TEXT PASSAGE:
Like any family reunion, there’s cooking to be done after the cleaning. “A lot of Obon foods are for display rather than consumption,” says Elizabeth Andoh, author of the cookbooks Kansha and Washoku, who was born and raised in New York but has made her home in Japan since the 1960s. One of those food offerings is mizunoko. Toshiko helps Hibito scoop the mixture of diced eggplant and uncooked white rice onto a persimmon leaf, which they lay on the family tomb and in front of the mossy Buddhist statues, called ojizousama, that dot the family farmland. “It’s like a bento for when our ancestors go back to heaven, to ensure that they get there,” explains Tomoko. In other parts of Japan, mizunoko might be served on a lotus or taro leaf, with chopped cucumbers mixed in.

Hibito prepares the mizunoko offering from uncooked white rice and eggplant.
Hibito prepares the mizunoko offering from uncooked white rice and eggplant. Courtesy of Tomoko Tasaki

While Obon is celebrated all over Japan, the flavors therein vary from family to family and region to region. In Shikoku, people press stripes of sushi ingredients into a box, not unlike a layer cake. Called hakozushi, it’s commonly served at summer family gatherings. Bondara, stewed and dried codfish, is a go-to in Kyushu since dried foods keep better in the heat. Buddhist supply shops offer customized sets of Obon altar decorations, such as bamboo fronds or dried Chinese lantern plants, depending on local traditions.

In nearby Saga prefecture, where Tomoko grew up, the cucumbers and eggplants take on another form. Skewer each of them with four bamboo legs, and add tails made out of cornsilk, and these typical summer vegetables become shouryouma, or “spirit horses.” The cucumber horse is long and sleek, symbolizing ancestors’ swift journeys home to their families. The eggplant cow, plump and sturdy, embodies ancestors’ leisurely return trip, a load of souvenirs with them in tow.

While this long-standing tradition is practiced in many parts of Japan, younger generations have been riffing on it in new ways, carving their summer vegetables into elaborate creations and posting them online. For some people, shouryouma represents a special way to pay tribute to their loved ones.

A traditional shouryouma spread next to a galloping, carved version of the cucumber horse.
A traditional shouryouma spread next to a galloping, carved version of the cucumber horse. Courtesy of Yuta Okaniwa

Tatsuya Ezura, who is studying to be a pilot, made an eggplant Cessna—complete with cucumber wings—for his late grandmother. “I wanted to be a pilot for a long time, but I gave up for a while. Now I’m working hard but I can’t show that to my grandmother,” he explains. “I made this cucumber airplane so that my thoughts might reach her.”

ENTRIES SHOWN:
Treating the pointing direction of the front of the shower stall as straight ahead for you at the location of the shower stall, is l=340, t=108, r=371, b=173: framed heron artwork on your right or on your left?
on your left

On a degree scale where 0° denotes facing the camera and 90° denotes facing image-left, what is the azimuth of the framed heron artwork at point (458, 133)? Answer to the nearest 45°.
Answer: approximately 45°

* * *

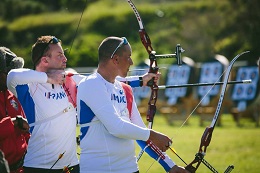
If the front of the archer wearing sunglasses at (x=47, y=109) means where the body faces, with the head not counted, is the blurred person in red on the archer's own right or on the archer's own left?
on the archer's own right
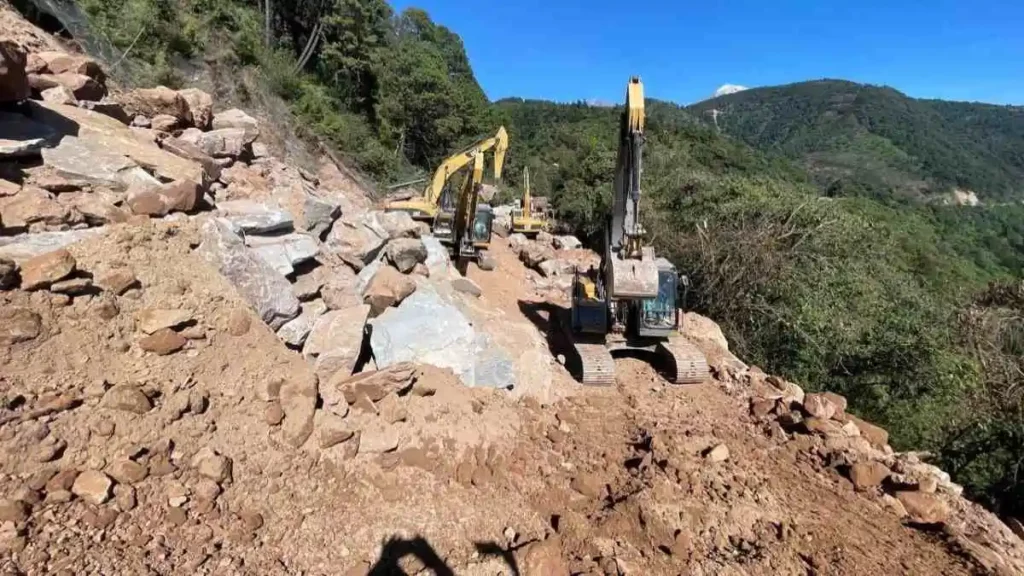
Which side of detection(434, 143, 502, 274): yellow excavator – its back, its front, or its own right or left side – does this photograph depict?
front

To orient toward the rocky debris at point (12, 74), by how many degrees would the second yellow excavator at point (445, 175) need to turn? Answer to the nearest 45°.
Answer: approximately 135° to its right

...

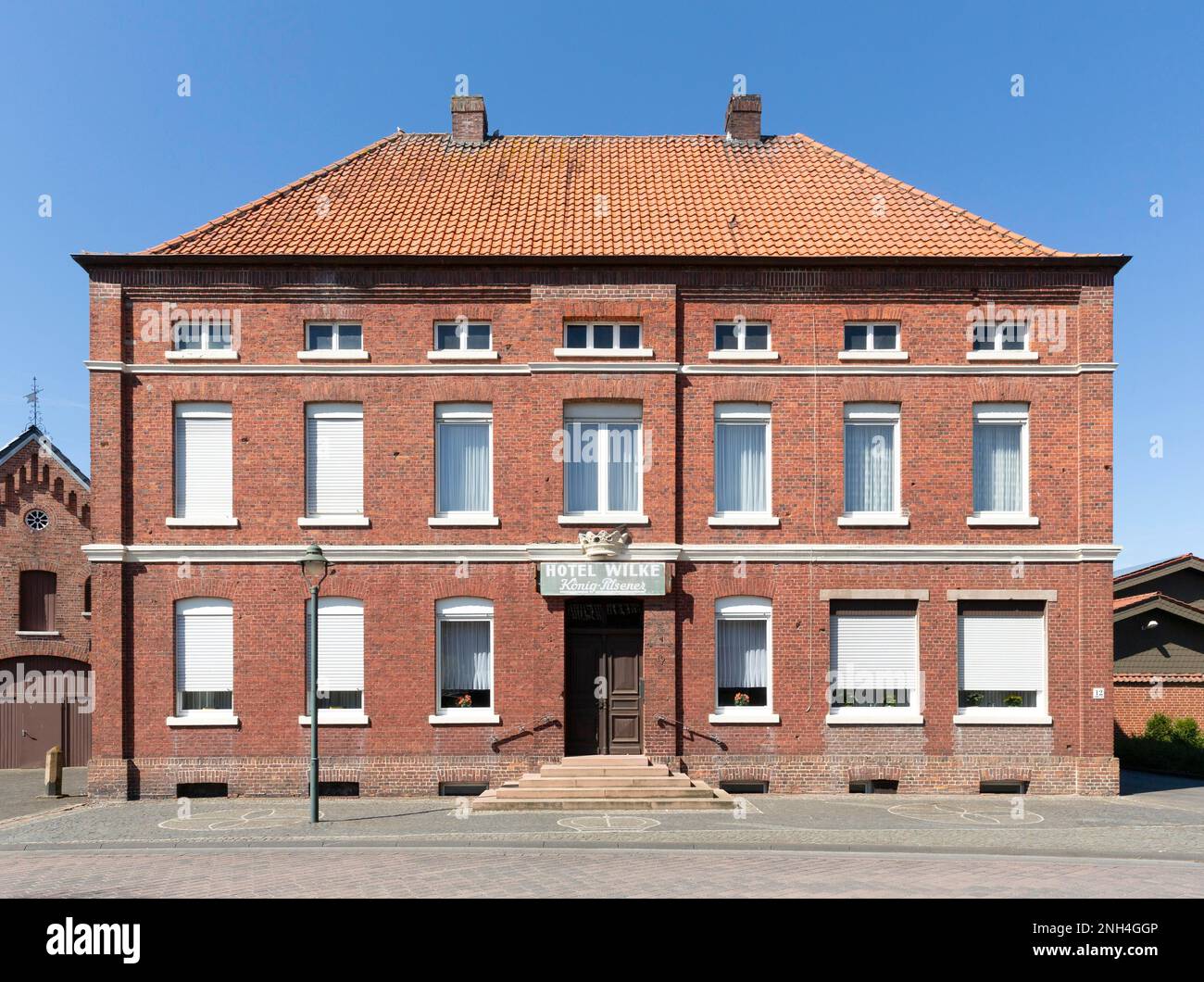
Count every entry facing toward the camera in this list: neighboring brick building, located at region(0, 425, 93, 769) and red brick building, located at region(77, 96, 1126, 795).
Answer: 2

CHECK YOUR UNDERSTANDING:
1. List every Japanese term that the passage on Obon traditions introduces for a food, offering, or object.
2. Continue the passage on Obon traditions from its last sentence.

RESPONSES PER TASK:
1. mizunoko, ojizousama, hakozushi, bondara, shouryouma

2.
Tatsuya Ezura's eggplant Cessna.
Tatsuya Ezura’s eggplant Cessna. Courtesy of Tatsuya

Masashi Isamu carved his shouryouma into the shape of a dog. “My grandmother passed away last February, so this is her arabon, the first Obon following one’s death,” he says. “She was very close to our golden retriever, Coron. I think she would be very pleased.”

After Obon, Coron ate the eggplant, though Shouryouma aren’t usually consumed. Japanese etiquette blogs note that the traditional method of disposal for Obon offerings is returning them to the earth or releasing them into a river. A more modern option calls for sprinkling the offerings with purifying salt, wrapping them in white paper, and throwing them out with the trash. Victoria Yoshimura, a Buddhist priest at Shonenji Temple in Takachiho, says that it’s a misconception that Obon food offerings shouldn’t be eaten by the living, though: “It’s rude to waste food in Buddhism, and this is blessed food as it has been offered to the hotokesama [deceased ancestors, who themselves have become buddhas].” Keeping up with the steamy Japanese summer weather, however, when food spoils quickly, is a challenge.

Masashi Isamu's dog-shaped shouryouma, complete with Coron the dog.
Masashi Isamu’s dog-shaped shouryouma, complete with Coron the dog. Courtesy of Masashi Isamu

In the valley downriver from Takachiho, Tomomi Kinoshita chats with her ancestors about family updates—a successful tennis match, a daughter’s date—as she serves them a meal. “Hai, douzo,” she says, setting red and gold lacquer dishes on the butsudan, the Buddhist family altar. There, she offers incense daily to photos of deceased family members. Her husband is the eldest son of his family, so their household maintains the Kinoshita family butsudan—and though more and more Japanese are taking advantage of rare time off at Obon to travel, siblings who move away are traditionally expected to come back this time of year and pay their respects.

During the three days of Obon, the population rural towns such as this one—many have since left for larger cities—will swell. Tomomi will be feeding both living and dead houseguests. But rather than cooking special offerings for the departed, she says, “our ancestors want to eat the foods they usually ate in life.” As Toshiko puts it, “We’re all one family. So if we’re eating jelly, we’ll serve them jelly, too.” With one caveat—the ancestors are vegetarian. “Both Shinto and Buddhism occur simultaneously in Japan,” explains Andoh. “Most rituals associated with end-of-life ceremonies, like Obon, are Buddhist, and any ritual food related to a Buddhist ceremony is going to be shoujin-ryouri, without flesh.”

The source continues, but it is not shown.